Just Some Fuckhead, Thought Leader
@Burnspbesq: I guess when yer a shit-for-brains tax-evasion lawyer, evasive behavior just comes naturally, huh?
J R in WV
@FlipYrWhig:
Okay, another dead thread, but I was in town getting a blown up tire fixed, I hit a serious pothole the evening of Xmas day, on the way home from a pot luck dinner at a friend’s house. It blew up a tire that only had 650 miles on it ;-( so sad.
I once ordered a chicken vindaloo, Indian hot. The waiter, aka owner, looked at me and said “Indian hot??” and I said yes. So he wrote it down like that.
After he brought the food, I noticed the kitchen staff was holding the swinging door open, looking out to see what this stupid white guy was gonna do with the hottest dish they could make back there.
I ate the whole thing, and it was good. Really hot, but tasty. The waiter/owner stopped by every 2 minutes, to make sure I wasn’t about to expire on him. I answered that things were good when he asked how we were. From time to time I ordered more Sam Adams, or a dry napkin, as the sweat was dripping off my ear lobes! FSM that stuff was HOT!!… but good.
I don’t ask for it Indian hot any more, nor do I ask for it Thai hot either at those places. I get it hotter than any other white bread guy…. And I eat the whole thing, usually.
We need broadband too. This county is mostly Armstrong Telephone, a family owned phone provider from long ago, that never sold out. All my friends who live a little further into the county have DSL hi-speed internet. I have a sat dish that we share with friends, and we can’t watch video even late at night.
Frontier and Verizon never offered any kind of high speed internet service, but Armstrong just ran away from their lame corporate decisions and did it right. Bot we can’t get the Public Service Commission to make Frontier do it right.
There’s fiber just a mile from our phone drops, but will they run it the extra less than a mile? Hell NO!!
They got a grant for $120 Million dollars, it’s all spent, and we still don’t have hi speed connectivity. AT all.
Corner Stone
@karen: Honey, I love you, but you scare me sometimes.
Just Some Fuckhead, Thought Leader
@Corner Stone: Yeah, it was a whole paragraph full of coded language indicating some sort of us v. them mythology. It was like encountering the Japanese solders on the island, still fighting WWII.
Just Some Fuckhead, Thought Leader
@J R in WV: I would Like your comment, if we had that capability.
Ben Cisco (onboard the Defiant)
@Corner Stone: @Just Some Fuckhead, Thought Leader: She’s pretty much nailed the PUMA response since the 2008 primaries forward. The dismissiveness towards her point is, sadly, the expected response now among “allies” rather than the exception.
Just Some Fuckhead, Thought Leader
@Ben Cisco (onboard the Defiant): Sounds like you are in her tribe and know all the old legends.
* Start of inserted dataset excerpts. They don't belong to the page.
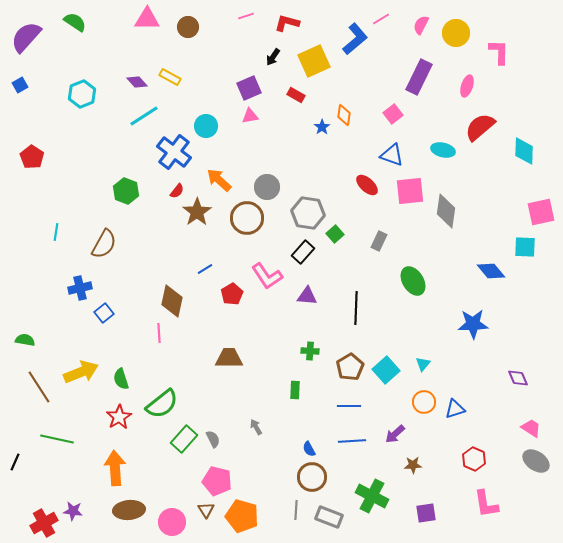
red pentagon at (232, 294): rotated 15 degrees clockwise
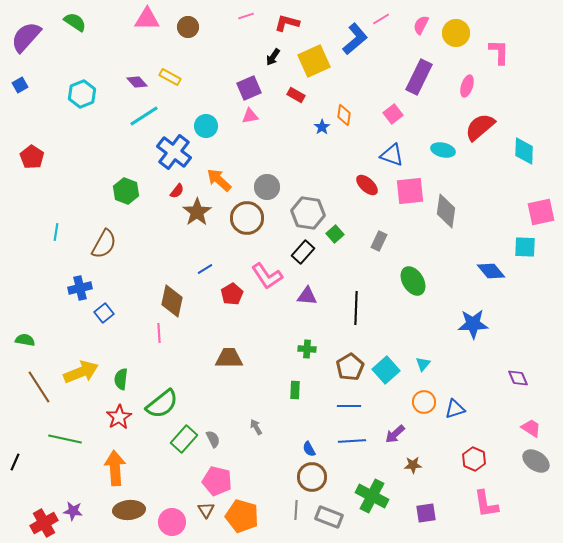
green cross at (310, 351): moved 3 px left, 2 px up
green semicircle at (121, 379): rotated 25 degrees clockwise
green line at (57, 439): moved 8 px right
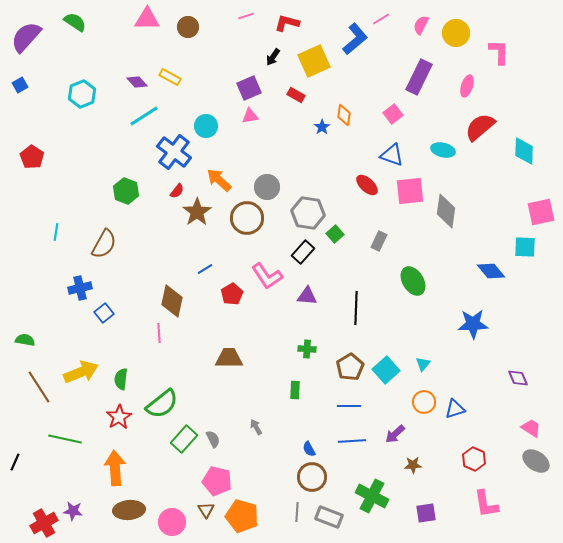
gray line at (296, 510): moved 1 px right, 2 px down
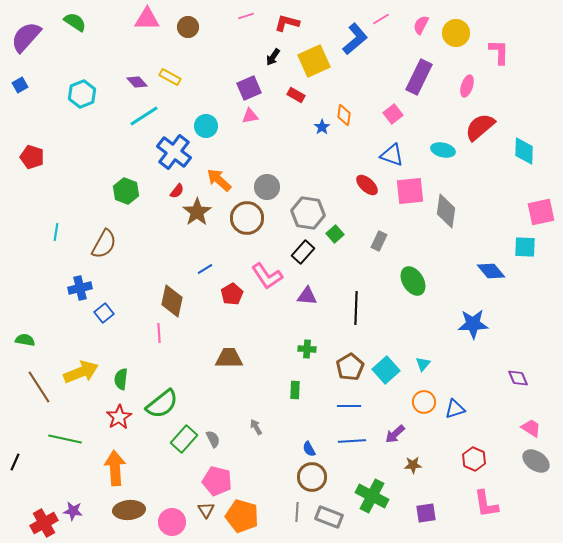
red pentagon at (32, 157): rotated 15 degrees counterclockwise
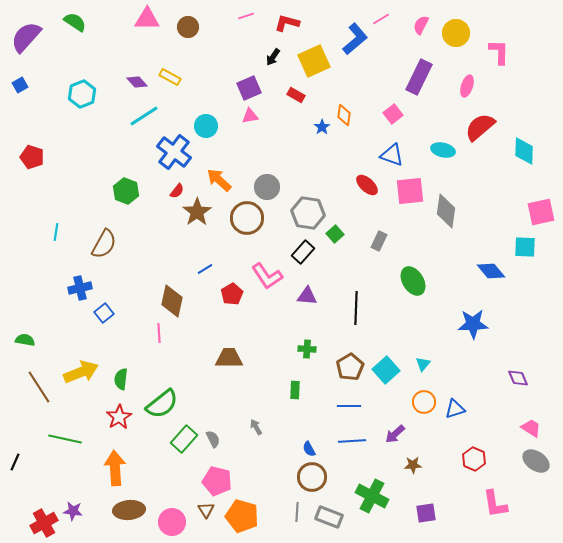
pink L-shape at (486, 504): moved 9 px right
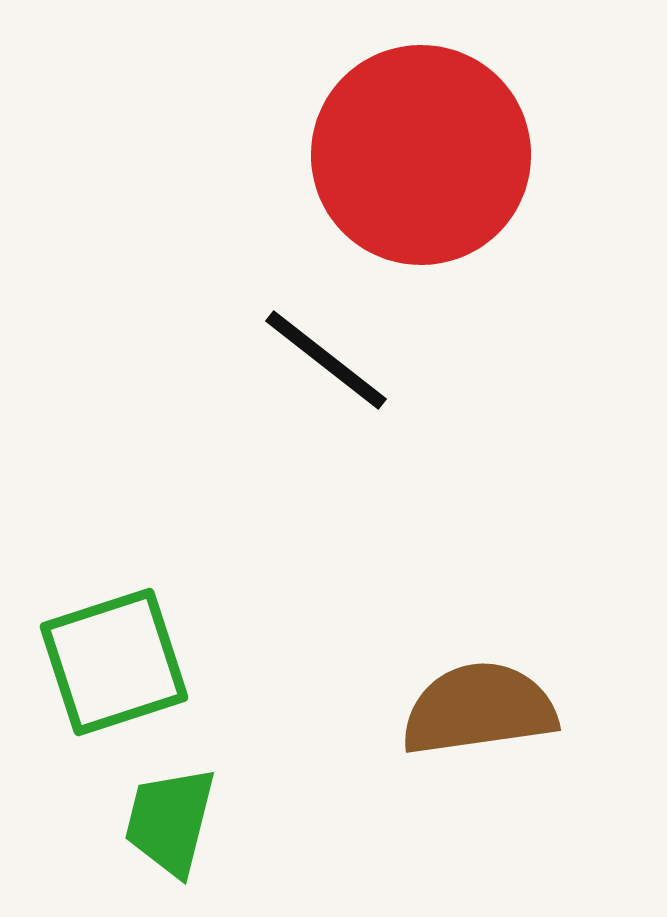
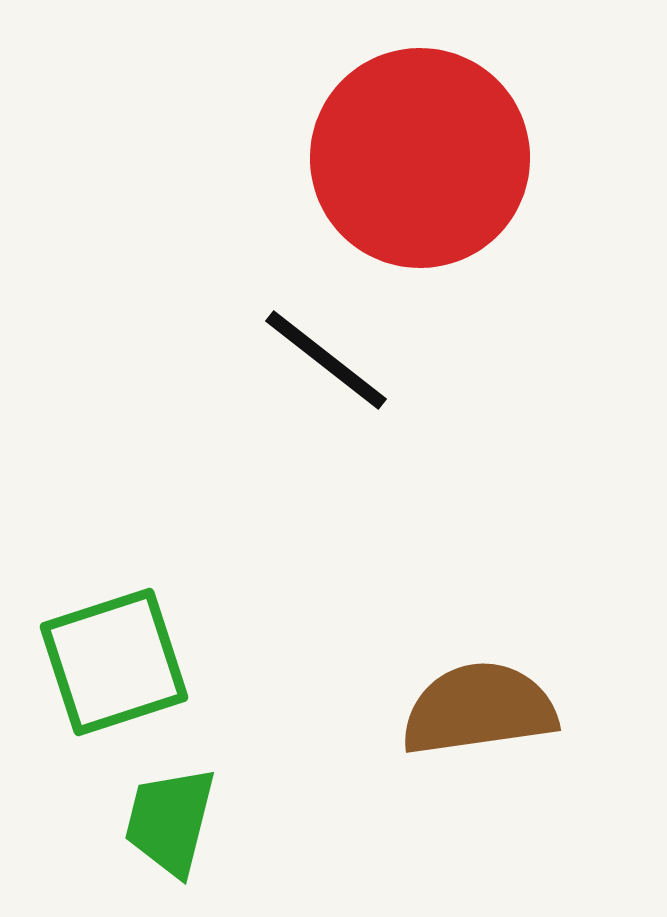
red circle: moved 1 px left, 3 px down
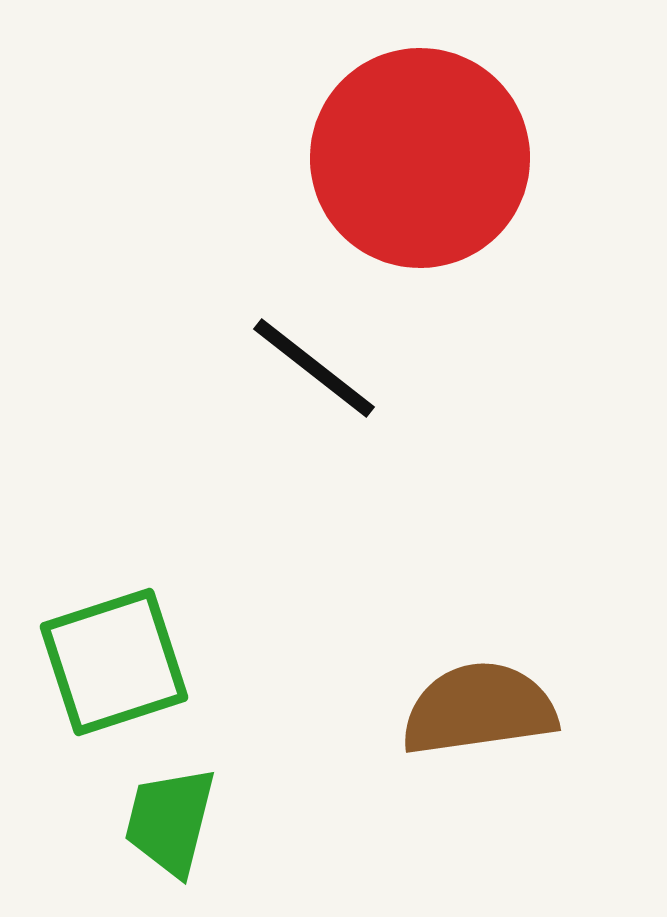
black line: moved 12 px left, 8 px down
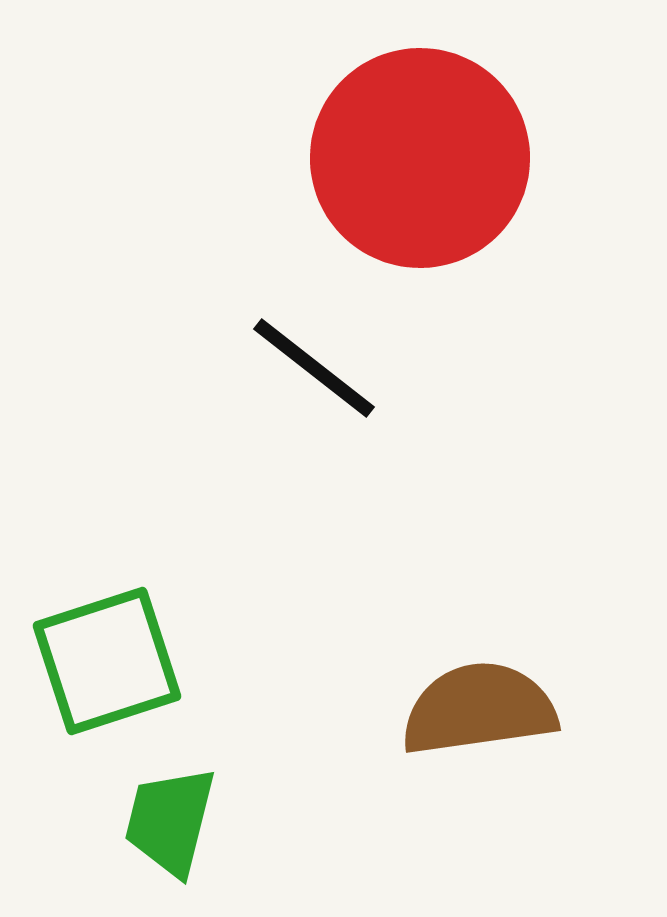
green square: moved 7 px left, 1 px up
Ben Cisco (onboard the Defiant)
@Just Some Fuckhead, Thought Leader: Don’t know if I’m in her tribe or not – I’ve just been paying attention.
Corner Stone
@Ben Cisco (onboard the Defiant): I honestly don’t even know what this means. Karen’s ceaseless claims of PUMA power (rawr!) have borne out to be completely off base and irrelevant.
How does anything she claims actually comport with recorded history of the last 5+ years?
Corner Stone
@Ben Cisco (onboard the Defiant): For God’s sake she just said she expected a former Hitlery Clinto supporter to assassinate the president.
To you that equates to her “nailing” some analysis?
What the hell?
Corner Stone
@karen:
Jesus Christ, Honeybadger.
Hitlery was the SoS implementing the foreign policy of one PRESIDENT BARACK OBAMA!!
If you and Little Benny Cisco want to make the argument that HRC went rogue on Barack’s ass FOR FOUR FUCKING YEARS then please do so.
Otherwise, shut your fucking stupid pieholes.
Tripod
The warehouse club solution to network capacity – I don’t need that giant block of cheese, but I sure do want it.